Traditional pen & paper gamers and gaming companies are embracing the new freedom of digital media. I remember writing all the stats for my AD&D characters on sheets of notebook paper. Then came character sheets that you could download, and print out. Now, folks are creating interactive character sheets as Excel spreadsheets, or editable PDFs, that dynamically track all of your stuff, negating the need to flip through several books to find that one bonus or penalty your character gets when a particular thing happens. It’s all at your fingertips. Paizo, and other companies, even make many of their PDF books interactive and hyperlinked.

The digital era allows gaming companies to make beautifully illustrated, full color “books” and make them available to their customers without having to charge a large sum of money. This means that more people can buy them, which means the companies can make more books, and because they’re less expensive to the consumer, the consumer can purchase more and more content. Which ultimately means, everybody gets to do more gaming, and that, dear friends, is precisely what the world needs.
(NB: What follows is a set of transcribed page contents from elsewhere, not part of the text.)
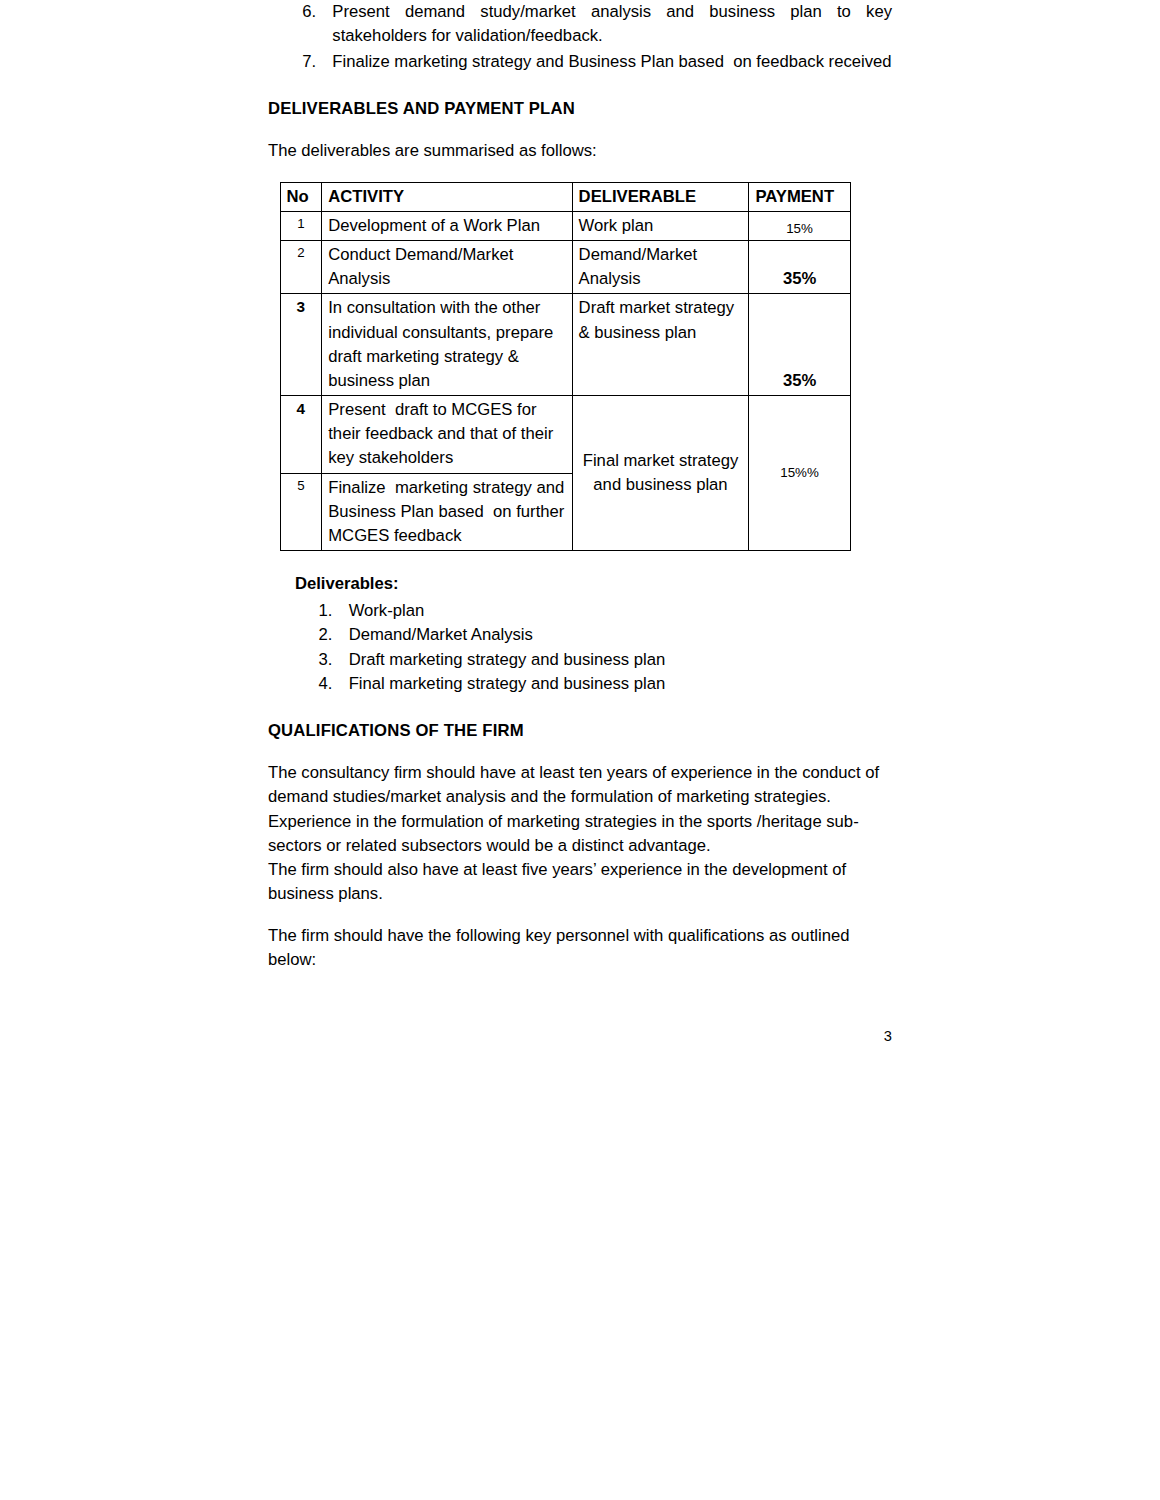Present demand study/market analysis and business plan to key stakeholders for validation/feedback.
Finalize marketing strategy and Business Plan based on feedback received
DELIVERABLES AND PAYMENT PLAN
The deliverables are summarised as follows:
| No | ACTIVITY | DELIVERABLE | PAYMENT |
| --- | --- | --- | --- |
| 1 | Development of a Work Plan | Work plan | 15% |
| 2 | Conduct Demand/Market Analysis | Demand/Market Analysis | 35% |
| 3 | In consultation with the other individual consultants, prepare draft marketing strategy & business plan | Draft market strategy & business plan | 35% |
| 4 | Present draft to MCGES for their feedback and that of their key stakeholders | Final market strategy and business plan | 15% % |
| 5 | Finalize marketing strategy and Business Plan based on further MCGES feedback |
Deliverables:
Work-plan
Demand/Market Analysis
Draft marketing strategy and business plan
Final marketing strategy and business plan
QUALIFICATIONS OF THE FIRM
The consultancy firm should have at least ten years of experience in the conduct of demand studies/market analysis and the formulation of marketing strategies. Experience in the formulation of marketing strategies in the sports /heritage sub-sectors or related subsectors would be a distinct advantage.
The firm should also have at least five years’ experience in the development of business plans.
The firm should have the following key personnel with qualifications as outlined below:
3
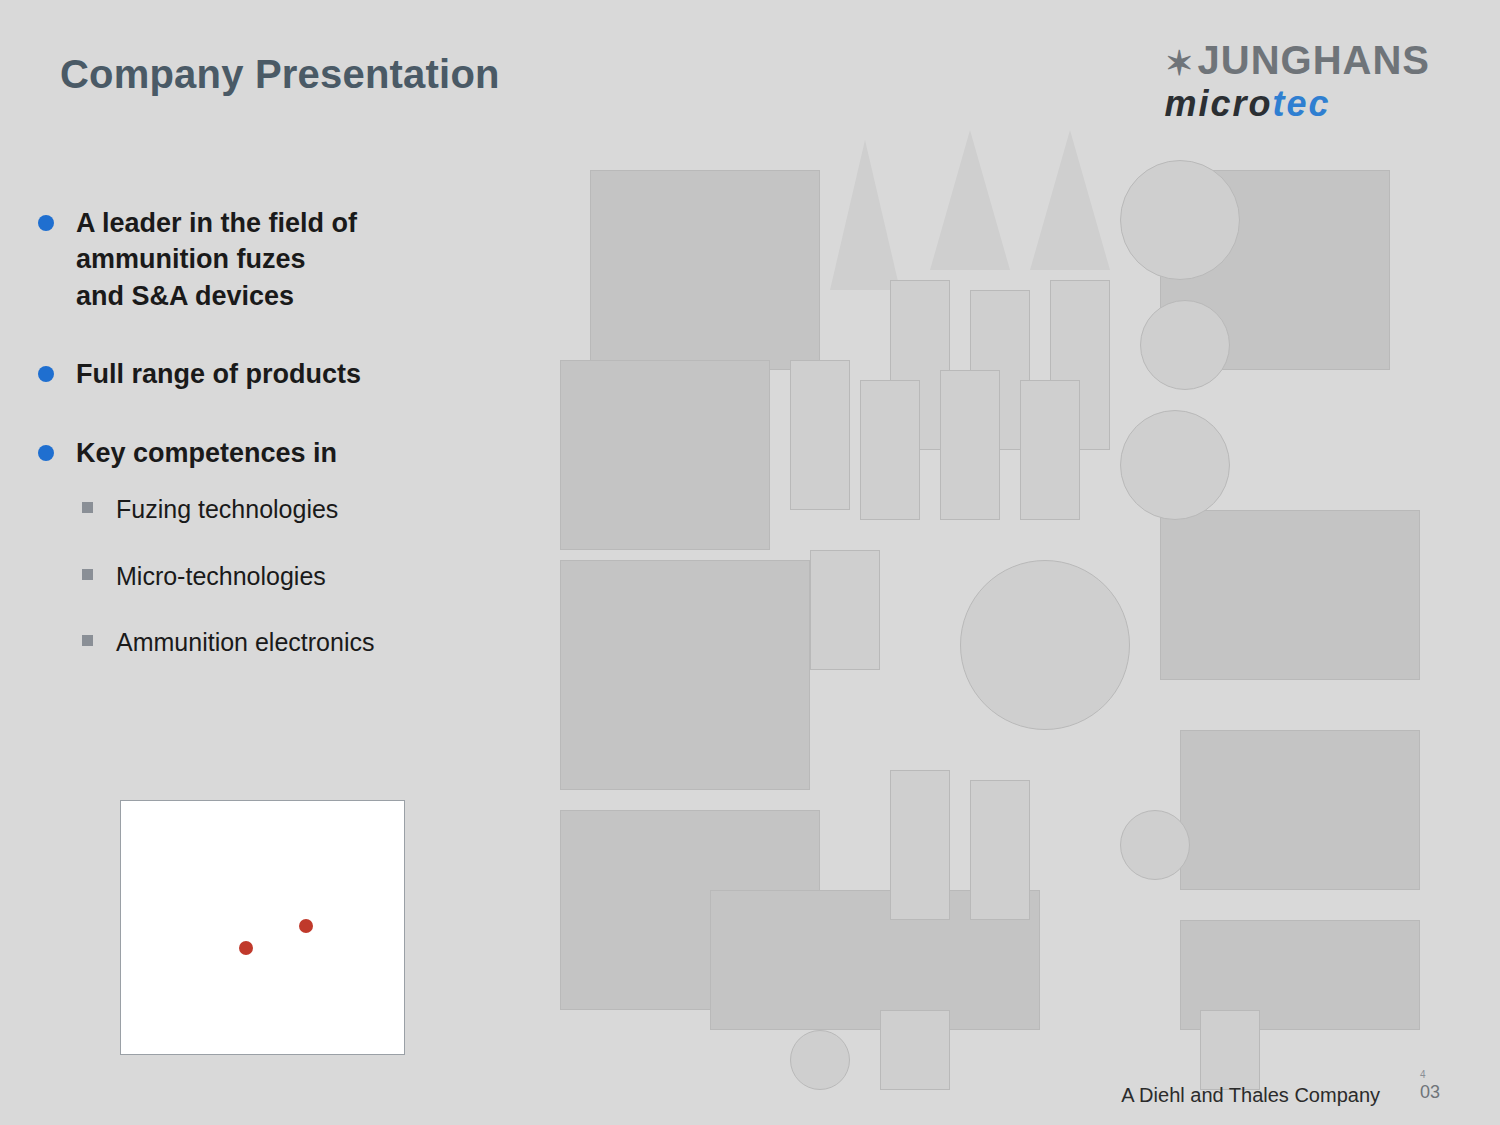Company Presentation
✶JUNGHANS
micro tec
A leader in the field of
ammunition fuzes
and S&A devices
Full range of products
Key competences in
Fuzing technologies
Micro-technologies
Ammunition electronics
A Diehl and Thales Company
403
But let’s not get too crazy with all the digital gaming wonderment. There are a couple things we need to address first. Gaming books don’t work well on e-readers. As much as I love my Kindle, it’s not terribly friendly to color PDFs. So, when you take the digital plunge, make sure you have a decent tablet or laptop. I would think you’d want something that’s at least the size of the 8.9” Kindle Fire HD. Also remember, when downloading digital gaming books, make sure that you are actually purchasing them. Companies have to survive, and if we don’t support their product by paying for it, then they go out of business. Supporting the content creator means that everybody gets to game and eat. It’s win/win.

So, step with me into the digital age of gaming. Take your tablet or laptop; fill it with gaming books and interactive character sheets. Forget all those superfluous “apps.” This device will be filled with important stuff. Take the newly infused device, now dripping with awesome, to your next gaming session. Have everything at your fingertips, an entire library. But, for the love of Great Cthulhu, take some dice! No skimping here. I know there are dice apps for tablets and smart phones. There are even ones that you can “shake” to simulate rolling dice. But good reader, this is one place where we have to draw the line. We have digital books and they are good. We have digital character sheets and they are good. But we need real, physical, rollable dice. There’s no way to digitize that. Trust me.